Dataset items
------------------------
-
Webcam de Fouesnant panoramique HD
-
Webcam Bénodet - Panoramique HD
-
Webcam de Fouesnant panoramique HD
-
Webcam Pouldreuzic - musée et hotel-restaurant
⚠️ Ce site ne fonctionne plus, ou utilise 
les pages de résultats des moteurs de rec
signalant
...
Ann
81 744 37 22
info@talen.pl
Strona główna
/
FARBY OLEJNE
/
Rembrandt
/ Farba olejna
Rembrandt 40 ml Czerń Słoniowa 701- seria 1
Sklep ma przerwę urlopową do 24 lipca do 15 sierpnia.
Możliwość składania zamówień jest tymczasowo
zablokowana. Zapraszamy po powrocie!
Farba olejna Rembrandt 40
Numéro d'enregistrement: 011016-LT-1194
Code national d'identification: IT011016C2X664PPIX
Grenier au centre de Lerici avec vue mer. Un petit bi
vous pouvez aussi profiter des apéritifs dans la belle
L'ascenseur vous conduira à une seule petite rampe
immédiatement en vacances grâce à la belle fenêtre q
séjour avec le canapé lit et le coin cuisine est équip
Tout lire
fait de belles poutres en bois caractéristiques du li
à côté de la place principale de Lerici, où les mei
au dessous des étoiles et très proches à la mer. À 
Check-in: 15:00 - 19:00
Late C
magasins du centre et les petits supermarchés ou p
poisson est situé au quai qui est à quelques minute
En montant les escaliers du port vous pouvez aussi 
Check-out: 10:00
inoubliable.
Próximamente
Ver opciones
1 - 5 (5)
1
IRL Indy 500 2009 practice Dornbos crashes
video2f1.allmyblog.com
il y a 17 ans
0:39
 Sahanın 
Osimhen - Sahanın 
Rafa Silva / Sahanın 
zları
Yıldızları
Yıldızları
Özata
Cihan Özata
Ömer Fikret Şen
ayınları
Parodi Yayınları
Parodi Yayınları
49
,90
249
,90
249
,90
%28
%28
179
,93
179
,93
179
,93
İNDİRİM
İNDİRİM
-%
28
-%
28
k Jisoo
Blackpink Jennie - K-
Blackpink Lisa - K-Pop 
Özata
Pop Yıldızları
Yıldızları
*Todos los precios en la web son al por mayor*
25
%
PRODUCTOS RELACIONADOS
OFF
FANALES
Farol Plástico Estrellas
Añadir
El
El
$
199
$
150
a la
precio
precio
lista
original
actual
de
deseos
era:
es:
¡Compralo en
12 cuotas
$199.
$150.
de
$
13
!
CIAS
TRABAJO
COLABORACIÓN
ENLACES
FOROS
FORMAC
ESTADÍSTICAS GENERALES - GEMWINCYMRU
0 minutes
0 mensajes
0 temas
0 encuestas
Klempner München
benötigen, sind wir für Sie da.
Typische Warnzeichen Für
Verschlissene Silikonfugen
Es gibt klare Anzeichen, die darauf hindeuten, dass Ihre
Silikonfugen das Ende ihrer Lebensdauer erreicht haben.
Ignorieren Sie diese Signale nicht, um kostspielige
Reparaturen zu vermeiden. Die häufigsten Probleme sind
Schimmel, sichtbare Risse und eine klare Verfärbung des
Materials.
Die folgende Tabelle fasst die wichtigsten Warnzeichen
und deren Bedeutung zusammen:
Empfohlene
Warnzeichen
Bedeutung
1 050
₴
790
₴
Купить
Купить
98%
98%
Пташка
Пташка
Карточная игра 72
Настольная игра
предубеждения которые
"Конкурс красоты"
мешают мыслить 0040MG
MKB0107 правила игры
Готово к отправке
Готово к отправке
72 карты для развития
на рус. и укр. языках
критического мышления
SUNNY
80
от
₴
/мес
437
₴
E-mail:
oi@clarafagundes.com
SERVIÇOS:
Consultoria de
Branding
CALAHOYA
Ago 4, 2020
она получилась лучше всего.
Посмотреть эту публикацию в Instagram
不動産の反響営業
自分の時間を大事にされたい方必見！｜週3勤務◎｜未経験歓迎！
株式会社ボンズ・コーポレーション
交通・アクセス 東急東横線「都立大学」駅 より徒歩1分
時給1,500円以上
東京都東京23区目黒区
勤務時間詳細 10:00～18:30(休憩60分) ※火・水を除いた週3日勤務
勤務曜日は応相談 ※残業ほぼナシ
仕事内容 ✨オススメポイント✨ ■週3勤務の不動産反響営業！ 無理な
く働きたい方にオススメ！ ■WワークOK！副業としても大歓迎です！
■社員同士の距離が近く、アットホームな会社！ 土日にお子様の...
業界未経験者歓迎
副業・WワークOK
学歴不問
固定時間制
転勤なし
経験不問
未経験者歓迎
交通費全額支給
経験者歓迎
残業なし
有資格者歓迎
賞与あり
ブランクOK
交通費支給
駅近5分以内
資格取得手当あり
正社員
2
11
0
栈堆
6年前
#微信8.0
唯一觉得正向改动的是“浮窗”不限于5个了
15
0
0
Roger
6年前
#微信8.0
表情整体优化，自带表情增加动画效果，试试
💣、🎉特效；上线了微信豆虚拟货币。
------------------------
> [WHAT IS BEING ASKED]: Copy out every line of the data above, word for word and in the same order, changing nothing.

> [TASK RESULT]:
-
Webcam de Fouesnant panoramique HD
-
Webcam Bénodet - Panoramique HD
-
Webcam de Fouesnant panoramique HD
-
Webcam Pouldreuzic - musée et hotel-restaurant
⚠️ Ce site ne fonctionne plus, ou utilise 
les pages de résultats des moteurs de rec
signalant
...
Ann
81 744 37 22
info@talen.pl
Strona główna
/
FARBY OLEJNE
/
Rembrandt
/ Farba olejna
Rembrandt 40 ml Czerń Słoniowa 701- seria 1
Sklep ma przerwę urlopową do 24 lipca do 15 sierpnia.
Możliwość składania zamówień jest tymczasowo
zablokowana. Zapraszamy po powrocie!
Farba olejna Rembrandt 40
Numéro d'enregistrement: 011016-LT-1194
Code national d'identification: IT011016C2X664PPIX
Grenier au centre de Lerici avec vue mer. Un petit bi
vous pouvez aussi profiter des apéritifs dans la belle
L'ascenseur vous conduira à une seule petite rampe
immédiatement en vacances grâce à la belle fenêtre q
séjour avec le canapé lit et le coin cuisine est équip
Tout lire
fait de belles poutres en bois caractéristiques du li
à côté de la place principale de Lerici, où les mei
au dessous des étoiles et très proches à la mer. À 
Check-in: 15:00 - 19:00
Late C
magasins du centre et les petits supermarchés ou p
poisson est situé au quai qui est à quelques minute
En montant les escaliers du port vous pouvez aussi 
Check-out: 10:00
inoubliable.
Próximamente
Ver opciones
1 - 5 (5)
1
IRL Indy 500 2009 practice Dornbos crashes
video2f1.allmyblog.com
il y a 17 ans
0:39
 Sahanın 
Osimhen - Sahanın 
Rafa Silva / Sahanın 
zları
Yıldızları
Yıldızları
Özata
Cihan Özata
Ömer Fikret Şen
ayınları
Parodi Yayınları
Parodi Yayınları
49
,90
249
,90
249
,90
%28
%28
179
,93
179
,93
179
,93
İNDİRİM
İNDİRİM
-%
28
-%
28
k Jisoo
Blackpink Jennie - K-
Blackpink Lisa - K-Pop 
Özata
Pop Yıldızları
Yıldızları
*Todos los precios en la web son al por mayor*
25
%
PRODUCTOS RELACIONADOS
OFF
FANALES
Farol Plástico Estrellas
Añadir
El
El
$
199
$
150
a la
precio
precio
lista
original
actual
de
deseos
era:
es:
¡Compralo en
12 cuotas
$199.
$150.
de
$
13
!
CIAS
TRABAJO
COLABORACIÓN
ENLACES
FOROS
FORMAC
ESTADÍSTICAS GENERALES - GEMWINCYMRU
0 minutes
0 mensajes
0 temas
0 encuestas
Klempner München
benötigen, sind wir für Sie da.
Typische Warnzeichen Für
Verschlissene Silikonfugen
Es gibt klare Anzeichen, die darauf hindeuten, dass Ihre
Silikonfugen das Ende ihrer Lebensdauer erreicht haben.
Ignorieren Sie diese Signale nicht, um kostspielige
Reparaturen zu vermeiden. Die häufigsten Probleme sind
Schimmel, sichtbare Risse und eine klare Verfärbung des
Materials.
Die folgende Tabelle fasst die wichtigsten Warnzeichen
und deren Bedeutung zusammen:
Empfohlene
Warnzeichen
Bedeutung
1 050
₴
790
₴
Купить
Купить
98%
98%
Пташка
Пташка
Карточная игра 72
Настольная игра
предубеждения которые
"Конкурс красоты"
мешают мыслить 0040MG
MKB0107 правила игры
Готово к отправке
Готово к отправке
72 карты для развития
на рус. и укр. языках
критического мышления
SUNNY
80
от
₴
/мес
437
₴
E-mail:
oi@clarafagundes.com
SERVIÇOS:
Consultoria de
Branding
CALAHOYA
Ago 4, 2020
она получилась лучше всего.
Посмотреть эту публикацию в Instagram
不動産の反響営業
自分の時間を大事にされたい方必見！｜週3勤務◎｜未経験歓迎！
株式会社ボンズ・コーポレーション
交通・アクセス 東急東横線「都立大学」駅 より徒歩1分
時給1,500円以上
東京都東京23区目黒区
勤務時間詳細 10:00～18:30(休憩60分) ※火・水を除いた週3日勤務
勤務曜日は応相談 ※残業ほぼナシ
仕事内容 ✨オススメポイント✨ ■週3勤務の不動産反響営業！ 無理な
く働きたい方にオススメ！ ■WワークOK！副業としても大歓迎です！
■社員同士の距離が近く、アットホームな会社！ 土日にお子様の...
業界未経験者歓迎
副業・WワークOK
学歴不問
固定時間制
転勤なし
経験不問
未経験者歓迎
交通費全額支給
経験者歓迎
残業なし
有資格者歓迎
賞与あり
ブランクOK
交通費支給
駅近5分以内
資格取得手当あり
正社員
2
11
0
栈堆
6年前
#微信8.0
唯一觉得正向改动的是“浮窗”不限于5个了
15
0
0
Roger
6年前
#微信8.0
表情整体优化，自带表情增加动画效果，试试
💣、🎉特效；上线了微信豆虚拟货币。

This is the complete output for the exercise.